Feature-Sliced Design is genuinely applied here, not just folder theater — the `features/`, `entities/`, `widgets/` separation is consistent across the directory tree, which makes it a good reference for teams trying to wrangle large Next.js apps. The Docker dev setup is one command (`make dev`) and handles migrations, seeding, and the dev server without manual intervention. Better Auth over NextAuth is the right call — better-auth has actual session control and doesn't have NextAuth's footgun around JWT vs database sessions. Multi-locale support is baked in from the start with six languages, including proper i18n slug support on programs, which is a pain to retrofit later.
The exercise database is the elephant in the room: there's no real bundled dataset, just a tiny sample CSV and a prompt file telling you to ask ChatGPT to generate exercises. A fitness platform without a solid exercise library ships you a hammer with no nails.
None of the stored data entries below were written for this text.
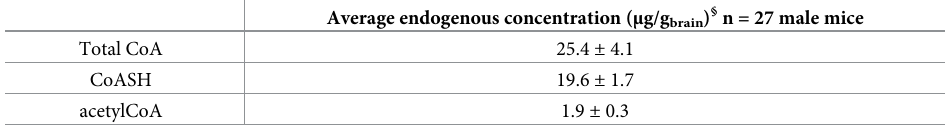
Table 5. Average endogenous level of unlabelled free CoA (CoASH), acetylCoA and total CoA in male C57/Bl6 mouse brain (n = 27) during the intrastriatal infusion study over a period of 336 h after dosing.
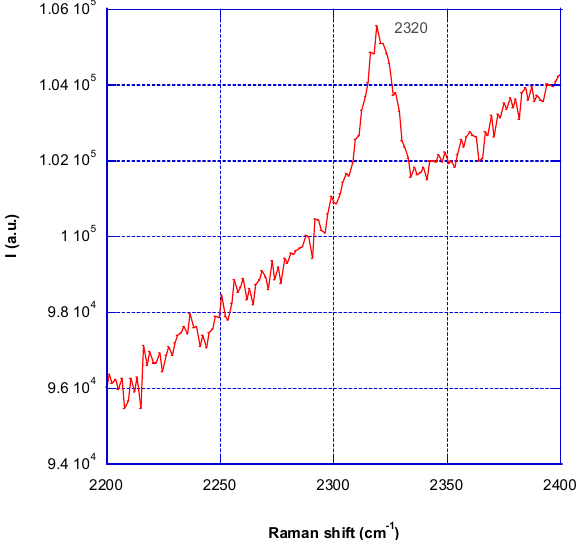
Figure 3. Micro-Raman spectrum of AlN pre , peak of the nitrogen multiple bonds in the region (2200–2400 cm − 1 ).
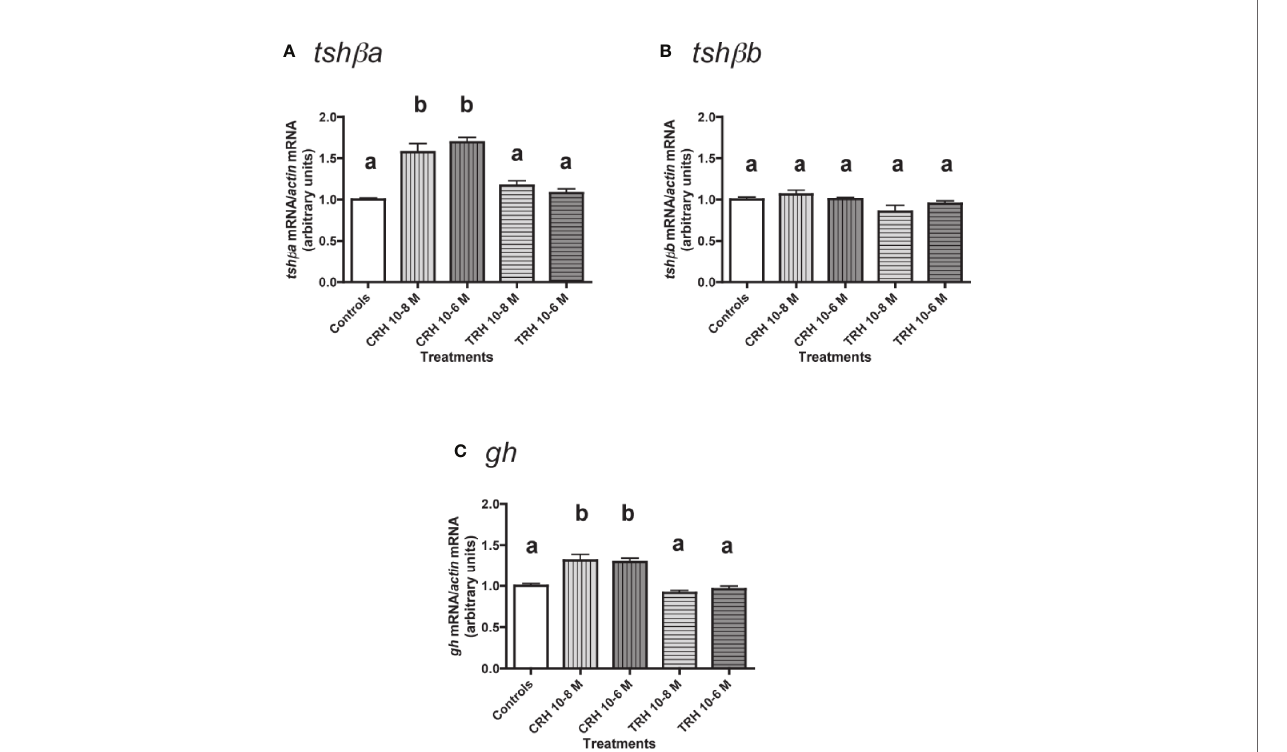
FIGURE 3 | Effects of CRH and TRH on tsh b a , tsh b b , and gh transcript levels in primary cultures of Atlantic salmon pituitary cells. Pituitary cells from juvenile Atlantic salmons were treated with 10 -8 and 10 -6 M of CRH or TRH for 10 days. The mRNA levels of tsh b a (A) , tsh b b (B) , and gh (C) were quanti fi ed by qPCR. Data were normalized against b -actin . The Figure displays the results from a representative experiment of three independent cell culture experiments. Mean ± SEM; n = 5 well replicates. Different letters indicate signi fi cant differences,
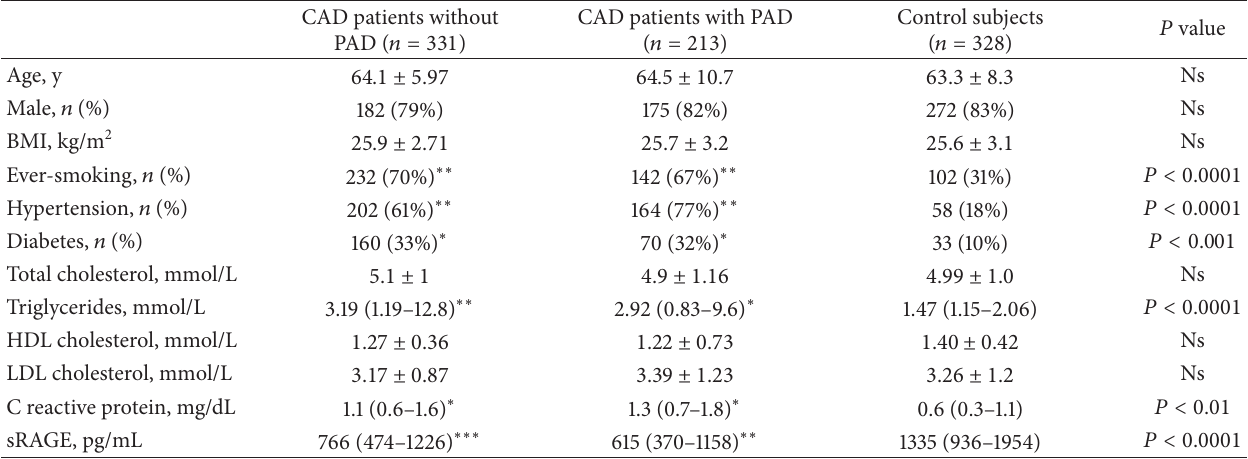
Table 1: Clinical characteristics and laboratory parameters of CAD patients with and without PAD and control subjects.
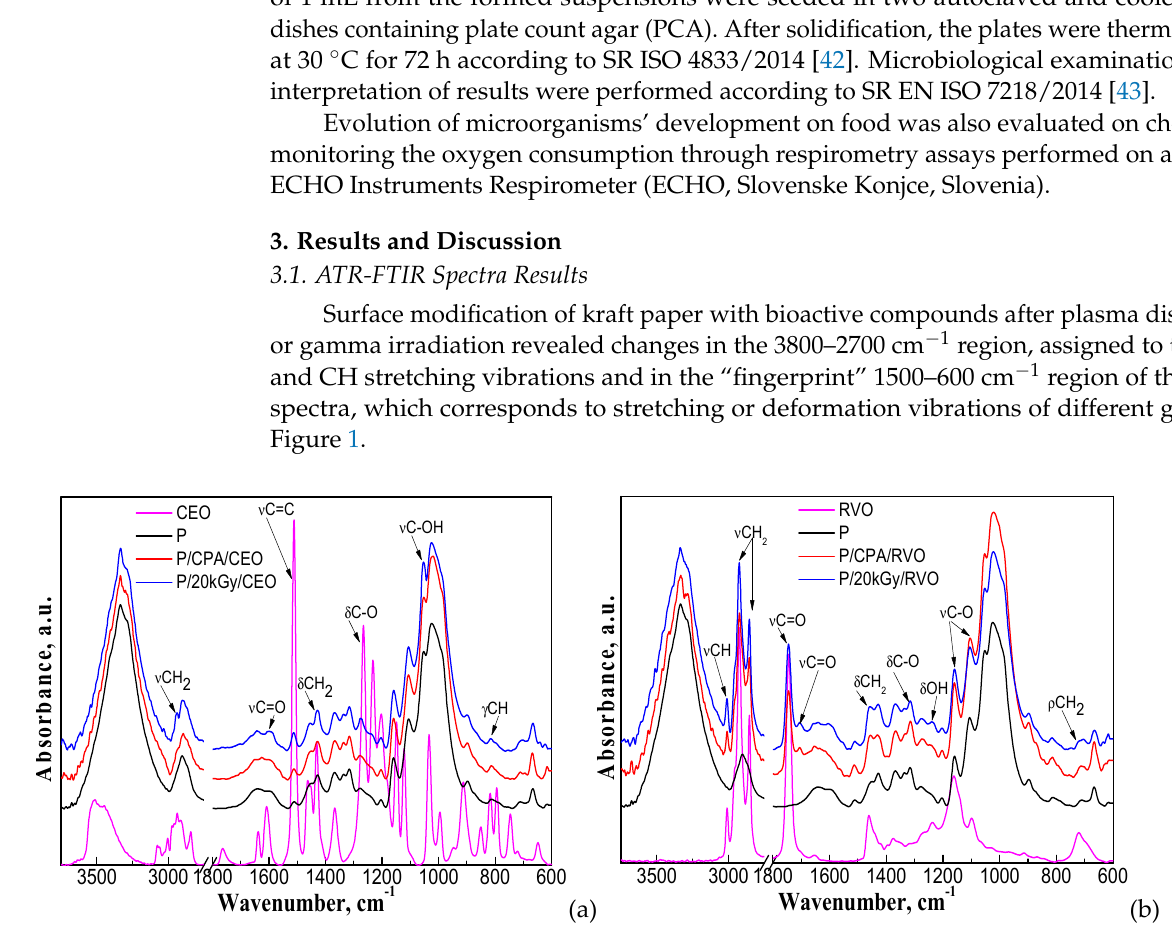
Figure 1. The infrared spectra of kraft paper activated by plasma or gamma irradiation and modified with clove essential oil (CEO) ( a ) and rosehip seeds vegetal oil (RVO) ( b ).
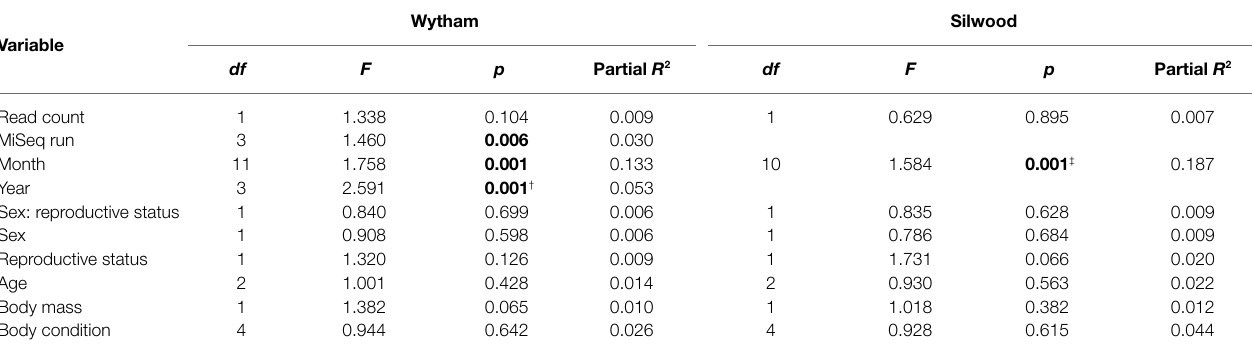
TABLE 1 | Predictors of microbiota composition in two populations of wild mice.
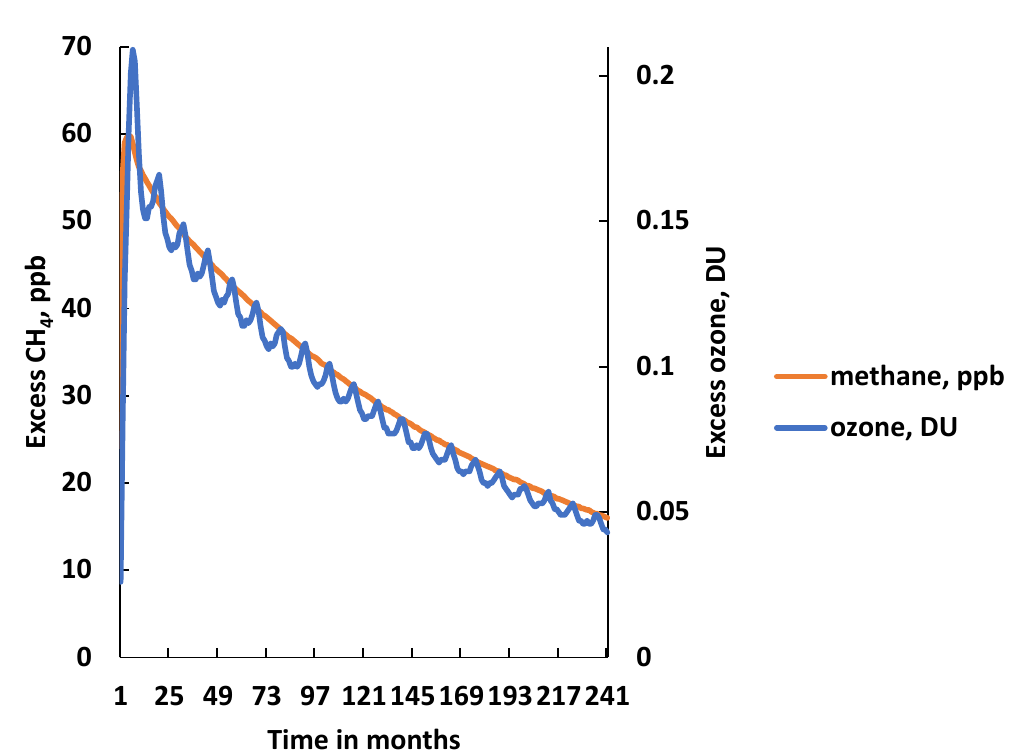
Figure 2. Time development of the excess global mean CH 4 mixing ratio and the excess global mean O 3 column in Dobson Units following the addition of a 149 Tg CH 4 emission pulse.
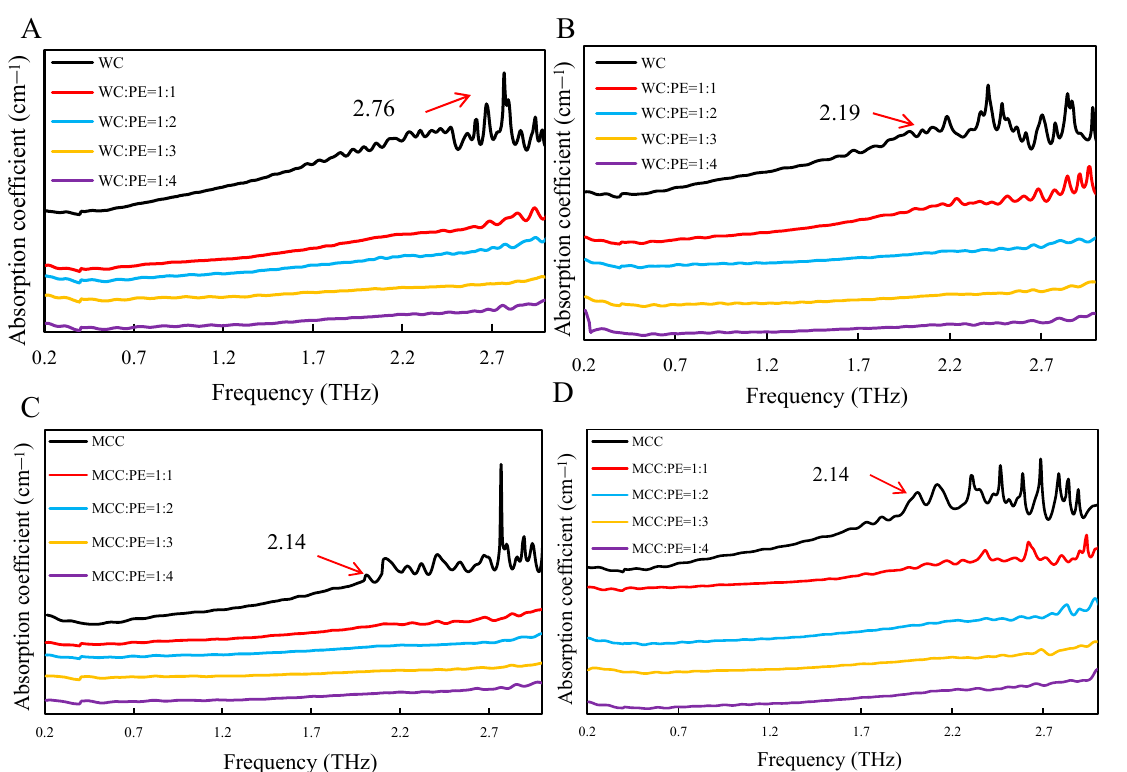
Figure 6. THz test of samples with different mass ratio. ( A ) WC with 0.8 mm thickness, ( B ) WC with 1 mm thickness, ( C ) MCC with 0.8 mm thickness, and ( D ) MCC with 1 mm thickness.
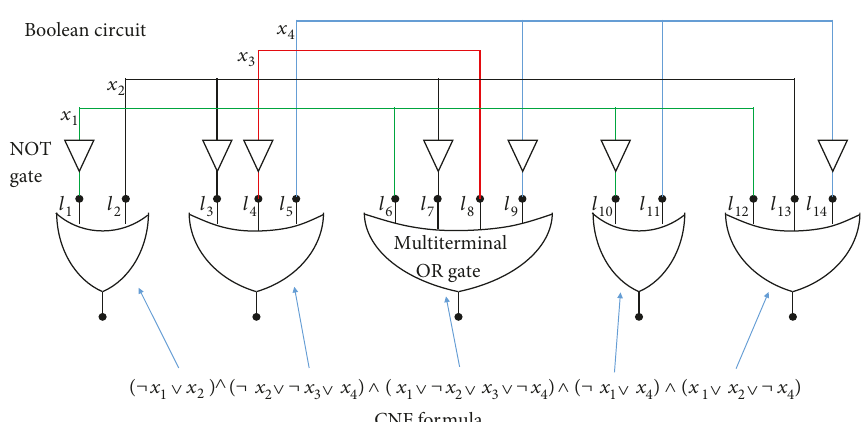
Figure 1: Example of the mapping between a Boolean satis fi ability formula in conjunctive normal form and a Boolean circuit made of multiterminal OR and NOT gates. Each clause of the SAT formula is mapped into an OR with as many terminals as the literals in the clause (the satis fi ability of this multiterminal OR requires that at least one terminal has a truth value of 1). The global optimum of the SAT formula, that is, the maximum number of satis fi ed clauses, corresponds to the maximum number of OR gates with output one. This Boolean circuit is then transformed into a self-organizing logic circuit by substituting each standard Boolean gate with a self-organizing logic gate [12], and each OR output is fed with a DC voltage generator representing the logic value of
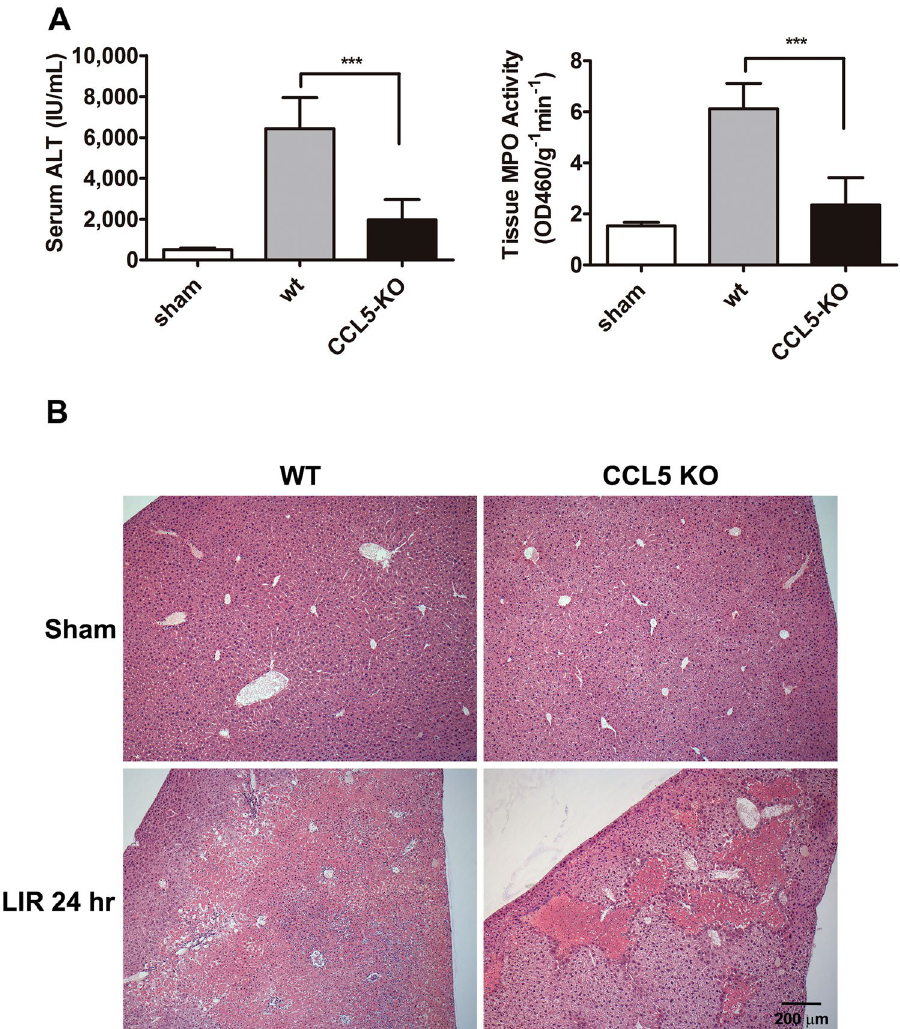
Figure 4. Mice with deletion of the CCL5 gene exhibited alleviated post-IR injury. Both C57BL/6 C and CCL5-KO mice were subjected to 60 min ischemia followed by 24 hours reperfusion. ( A ) The serum ALT and tissue MPO activities were measured in B6 and CCL5-KO mice (Mean ± SD, n = 12). *** p < 0.0001. ( B ) Histological studies (H&E stains) showed broad and widespread area of necrosis found in wildtype mice. A much smaller and more confined area of necrosis was observed in CCL5-KO mice. Scale bar = 200 μ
The migration history is a mess — there's a single `0_init` migration plus a `migrations_backup/` directory with 20+ squashed migrations, meaning the documented history is gone and anyone hitting a schema conflict during a fresh deploy is on their own. The project uses YouTube links for exercise videos, which is the exact same licensing time-bomb that killed the original workout.lol — embedding YouTube URLs isn't a solution, it's a deferral. Dual billing through both Stripe webhooks and RevenueCat adds two webhook surfaces, two sync-status endpoints, and two places where subscription state can drift, which is a lot of complexity for an app that claims to not be built for profit.